Trecho do texto:
▼

Romero chama a atenção para o fato de cuidadoras que tinham três anos ou mais dedicadas ao cuidado de seu familiar idoso (60% delas) “não tiveram suporte e lutavam com a piora da saúde física e mental, cuidando 24 horas, todos os dias na semana, situação semelhante a escravidão, mesmo considerando que esse trabalho seja feito com e por amor”, afirma. Nos dados abaixo, a piora da saúde física e mental é evidente. 

Crédito: Dados extraídos do artigo "O apoio às cuidadoras familiares de pessoas idosas no contexto da pandemia de COVID-19" | Foto de fundo: Rafa Neddermeyer_Agencia Brasil - Idosos

No dia a dia 

Maria Betânia, 59 anos, casada, moradora de Recife (PE). Ela cuida do sogro, Hugo, que chama carinhosamente de Guri. Ele tem 89 anos e é portador de demência em estágio avançado: 

“Na pandemia, tivemos que dispensar nossa rede de apoio, ficando só eu, meu marido e Guri (meu sogro), foi bastante complicado e desafiador. 

A hora do banho, acho que era o pior momento, tive que colocar a cabeça para funcionar e tentei várias formas: aboli a palavra banho e dizia que os pés estavam sujos e por aí seguia, colocava uma caixinha de som com as músicas dele preferidas etc. Na maioria dos dias conseguimos, mas em alguns, não teve jeito. 

Tive esgotamento físico, mas em um grau leve, acho que o coletivo “Filhas da Mãe” me ajudou muito com trocas de experiências e me dando dicas para eu tentar me cuidar.” 

Luciana, 61 anos, casada, moradora de Natal (RN). Ela cuida do marido, Elias, que desde os 53 anos sofre com a doença de Alzheimer – ele está com 59 anos.  

“Foi bem difícil, ninguém sabia ao certo o que era aquilo. Tive que dispensar os multiprofissionais (home care), ficando apenas com o técnico de enfermagem (6 horas). 

Por não saber do que se tratava inicialmente, minha filha não queria permitir que o técnico tocasse no pai e eu não podia dispensar ele também porque senão ia caracterizar que não precisava de homecare. Dei banho nele uns dias tudo sozinha, bem difícil, porque meu marido é grande e pesado, enquanto o técnico ficava na sala, na rede. Até que não aguentei e pedi ajuda dele.

▲

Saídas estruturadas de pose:
▼

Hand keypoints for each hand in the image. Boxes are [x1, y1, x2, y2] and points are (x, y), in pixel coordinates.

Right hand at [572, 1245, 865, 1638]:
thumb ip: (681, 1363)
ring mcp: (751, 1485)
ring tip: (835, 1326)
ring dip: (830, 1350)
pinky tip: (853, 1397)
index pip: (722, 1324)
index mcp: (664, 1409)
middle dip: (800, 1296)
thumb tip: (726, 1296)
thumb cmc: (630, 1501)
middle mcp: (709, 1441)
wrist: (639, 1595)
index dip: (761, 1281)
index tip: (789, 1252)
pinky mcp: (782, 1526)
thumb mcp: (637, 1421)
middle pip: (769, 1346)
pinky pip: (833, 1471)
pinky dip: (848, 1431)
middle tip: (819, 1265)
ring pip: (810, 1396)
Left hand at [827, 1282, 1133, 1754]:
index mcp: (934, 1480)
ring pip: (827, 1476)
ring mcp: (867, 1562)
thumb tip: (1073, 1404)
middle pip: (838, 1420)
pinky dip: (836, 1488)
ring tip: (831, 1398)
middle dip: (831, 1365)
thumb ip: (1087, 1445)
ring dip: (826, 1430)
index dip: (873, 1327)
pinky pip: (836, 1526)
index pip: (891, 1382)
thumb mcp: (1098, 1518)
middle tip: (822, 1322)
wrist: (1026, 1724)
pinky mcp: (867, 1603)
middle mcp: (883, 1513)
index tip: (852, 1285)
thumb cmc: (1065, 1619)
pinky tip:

▲

Ordem de serviço:
Reescreva de forma mais concisa o parágrafo do texto sobre cuidadoras familiares que começa com "A hora do banho", sem perder seus fatos principais.

A resposta:
O banho era o pior momento do dia. Foram testadas várias estratégias, como abolir a palavra "banho" e dizer que os pés estavam sujos, ou colocar as músicas preferidas dele numa caixinha de som. Na maioria dos dias funcionou, mas em alguns não teve jeito.